Range of fitness and precision scores for process trees from Pareto front output based on real life event logs.

As a next step we compare the outcomes of models mined using domain knowledge against the models mined without domain knowledge. For this we need to choose some models from the outputs of each of the modification approaches. All the three approaches contained at least 50 process trees in the Pareto fronts. As evident from Fig. 14, the range of fitness and precision values is big, for process trees from the Pareto front. In order to compare the outcome of the modification approaches, we selected three process trees, one corresponding to each modification approach having a balanced high score of fitness and precision, and satisfying all the four constraints.
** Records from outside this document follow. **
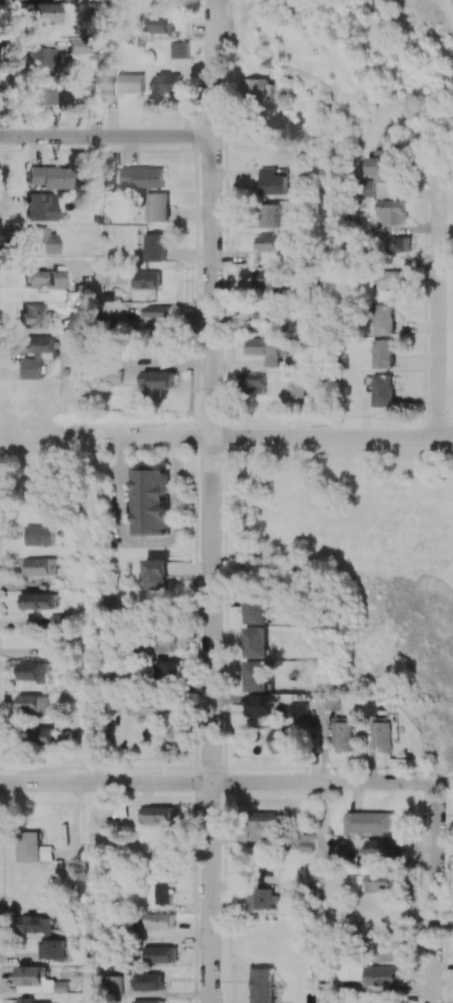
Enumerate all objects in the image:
road: (451, 4)
building: (43, 12)
building: (162, 24)
building: (77, 46)
building: (180, 49)
building: (41, 58)
building: (129, 82)
building: (167, 82)
building: (259, 88)
building: (41, 91)
road: (158, 136)
building: (380, 164)
building: (49, 176)
building: (144, 176)
building: (273, 181)
building: (363, 188)
building: (158, 206)
building: (40, 207)
building: (390, 211)
building: (270, 215)
building: (40, 240)
building: (274, 242)
building: (397, 244)
building: (155, 246)
building: (147, 279)
building: (269, 279)
building: (393, 279)
building: (46, 280)
road: (438, 297)
building: (160, 311)
building: (34, 314)
building: (273, 314)
building: (383, 319)
park: (449, 327)
building: (270, 348)
building: (383, 353)
building: (39, 355)
road: (326, 364)
building: (157, 380)
building: (253, 383)
building: (383, 389)
building: (299, 390)
road: (445, 418)
road: (166, 437)
road: (332, 437)
building: (151, 500)
road: (212, 501)
building: (41, 535)
road: (151, 541)
building: (39, 566)
building: (156, 573)
building: (39, 601)
building: (257, 609)
building: (167, 640)
building: (257, 641)
building: (37, 671)
building: (167, 671)
building: (257, 676)
building: (335, 703)
building: (37, 704)
building: (265, 705)
building: (149, 706)
building: (302, 708)
building: (381, 728)
building: (50, 735)
building: (345, 736)
road: (325, 738)
building: (284, 741)
road: (217, 782)
building: (114, 809)
building: (158, 815)
building: (370, 822)
building: (267, 825)
building: (311, 842)
building: (29, 846)
building: (388, 848)
building: (163, 860)
road: (324, 862)
building: (390, 882)
building: (163, 893)
road: (438, 894)
building: (263, 898)
building: (159, 920)
building: (39, 924)
building: (52, 949)
building: (389, 951)
building: (161, 954)
building: (390, 975)
building: (39, 980)
building: (148, 981)
road: (99, 985)
building: (112, 985)
building: (262, 985)
building: (27, 999)
building: (392, 1000)
building: (149, 1001)
building: (53, 1002)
All the three models chosen have a considerably higher fitness scored than the traditional techniques, except the model mined by ILP miner. Similarly, the precision scores of each of the selected model were usually considerably higher than the traditional process automated discovery techniques. This makes the improvements after adding the domain knowledge for post processing quite evident.

7 Conclusions and Future Work

In this paper we introduced a way to incorporate the domain knowledge of the expert in an already discovered process model. We primarily introduced two types of algorithms: verification and modification, in order to verify and incorporate domain knowledge in the process model respectively. The proposed verification algorithm provides a comprehensive way of validating whether the constraints are satisfied by the process tree. In the current approach we consider a subset of Declare templates. In the future this could be extended to include all the Declare templates. For modification, we have proposed three algorithms. The brute force approach exhaustively generates multiple process trees. However, the brute force approach does not consider the user constraints during the modification process. In order to overcome this, we introduce a genetic approach to consider both log and constraints during modification. As shown in Subsect. 6.3, the guided genetic algorithm is considerably faster than the brute force approach when the number of activity classes is high. However, individually both brute force and genetic approach are time and memory inefficient. Hence, we introduced another modification approach which changes the process model by individually considering each user constraint. Currently, underlying assumption of this approach is that the process model does not contain duplicate labels. Each modification approach has its own set of pro’s and con’s. For example, brute force modification and constraint specific modification techniques result in a consistent Pareto front, on repetitive runs of experiments. However, in the case of genetic approach, different runs could result in different process trees in the Pareto front. The constraint specific modification approach performs a pre-existing set of operations for modification and does not consider log information while modification, hence is faster than other approaches but rather limited in the number of process trees created. In the future, we would like to optimise the modification approach and/or ensure certain guarantees in the modified process trees. Another future direction could be to incorporate domain knowledge at different stages, for example when logging event data or during the discovery phase.